» PASSAGE PROVIDED
>>>



Solution

  • It's not super clear what it is you hope to find but in general you want to select scaling, dimensionality reduction and clustering methods that create the best separation for your use case. For example, if you want to separate the data into clusters based on the target you could use Min-Max scaling (so no negative values exist anymore), apply TSNE to get the best separation for a given target variable, and run KMeans on the result with a fixed number of clusters:

    import zipfile
    from pathlib import Path
    
    import numpy as np
    import pandas as pd
    import requests
    from sklearn.cluster import KMeans
    from sklearn.manifold import TSNE
    from sklearn.metrics import confusion_matrix
    from sklearn.preprocessing import MinMaxScaler
    
    # Fix the random seed for reproducibility
    SEED = 42
    np.random.seed(SEED)
    
    ##### STEP 1: IMPORT THE DATA #####
    
    data_path = Path(__file__).parent / "data_banknote_authentication.txt"

<<<

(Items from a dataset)

>>>

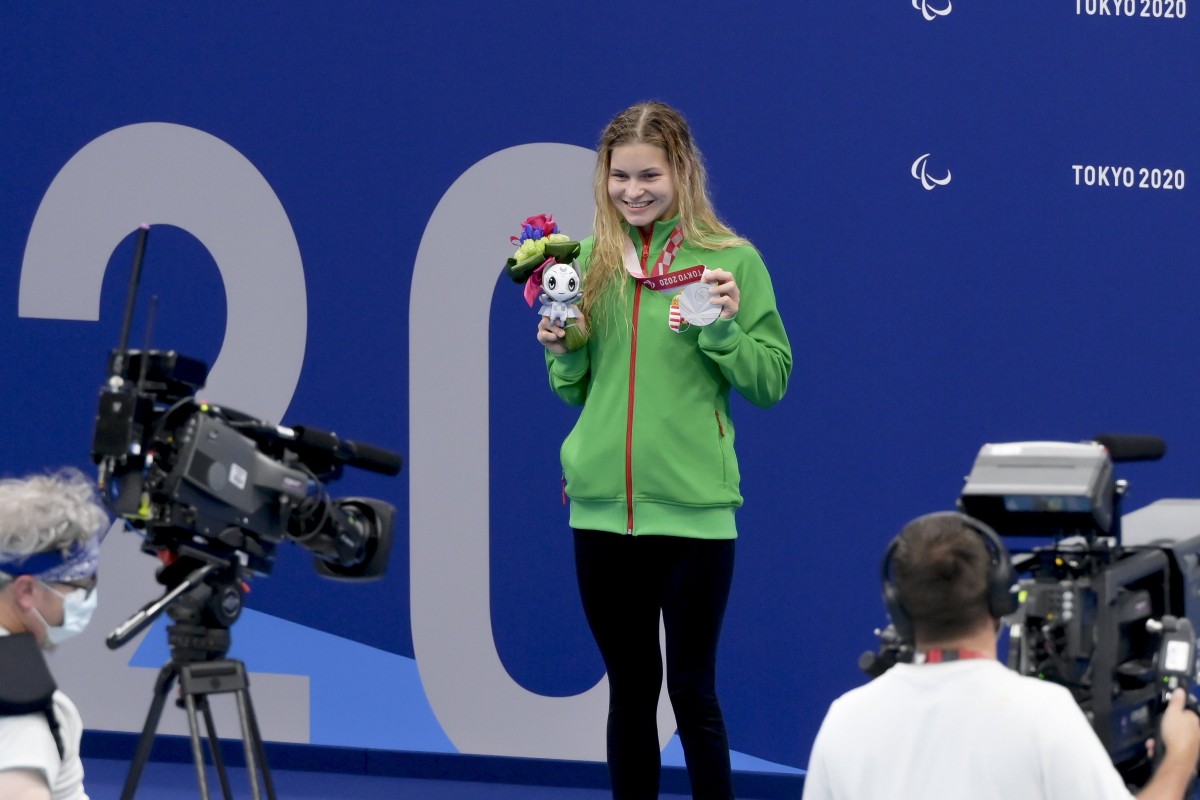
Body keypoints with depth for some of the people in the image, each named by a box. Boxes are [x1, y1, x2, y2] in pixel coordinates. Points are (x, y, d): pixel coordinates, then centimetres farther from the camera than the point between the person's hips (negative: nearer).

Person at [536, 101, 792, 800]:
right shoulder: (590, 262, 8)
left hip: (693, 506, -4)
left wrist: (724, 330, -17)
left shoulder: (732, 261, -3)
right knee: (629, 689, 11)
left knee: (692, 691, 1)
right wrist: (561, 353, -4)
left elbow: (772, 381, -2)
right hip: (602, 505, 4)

<<<
>>>

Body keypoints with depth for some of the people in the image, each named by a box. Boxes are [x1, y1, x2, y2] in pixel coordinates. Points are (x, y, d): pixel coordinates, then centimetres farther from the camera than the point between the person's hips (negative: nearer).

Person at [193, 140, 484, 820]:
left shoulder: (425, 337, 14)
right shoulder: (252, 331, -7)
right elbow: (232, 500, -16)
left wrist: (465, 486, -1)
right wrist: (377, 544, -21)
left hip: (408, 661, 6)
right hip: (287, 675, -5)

<<<

» WHAT THIS EXERCISE ASKS
1) Answer these questions about the answer on scaling and clustering:
(a) Which scaling method does it suggest, and what does it say that method avoids?
(b) What value is the random seed fixed to?
(c) What file name is used to build the data path?
2) Pick up the answer on scaling and clustering after its last line and continue it.

» PER-TASK ANSWERS
1)
(a) Min-Max scaling, so that no negative values exist anymore.
(b) 42.
(c) data_banknote_authentication.txt

2)
    if not data_path.exists():
        print("Download the data")
        # Specify the URL of the ZIP file
        zip_url = (
            "https://archive.ics.uci.edu/static/public/267/banknote+authentication.zip"
        )
    
        # Download the ZIP file
        response = requests.get(zip_url)
    
        # Save the ZIP file locally
        zip_path = "banknote_authentication.zip"
        with open(zip_path, "wb") as f:
            f.write(response.content)
    
        # Extract the contents of the ZIP file
        with zipfile.ZipFile(zip_path, "r") as zip_ref:
            zip_ref.extractall()
    
    print("Load the data")
    column_names = ["variance", "skewness", "curtosis", "entropy", "original"]
    features = ["variance", "skewness", "curtosis", "entropy"]
    target = "original"
    df = pd.read_csv(data_path, names=column_names)
    
    
    ##### STEP 2: SCALE THE DATA #####
    
    # Min-max scaling
    print("Scale the data (min-max)")
    min_max_scaler = MinMaxScaler()
    scaled_min_max = min_max_scaler.fit_transform(df[features])
    features_min_max = [f"{feature}_scaled_min_max" for feature in features]
    df = pd.concat(
        [
            df,
            pd.DataFrame(
                scaled_min_max,
                columns=features_min_max,
            ),
        ],
        axis=1,
    )
    
    ##### STEP 3: DIMENSIONALITY REDUCTION ####
    
    # T-SNE (or any other method that yields good separation)
    print("Perform dimensionality reduction (T-SNE)")
    multi_dimensional_scaler = TSNE(
        n_components=2,  # How may clusters do you hope to find?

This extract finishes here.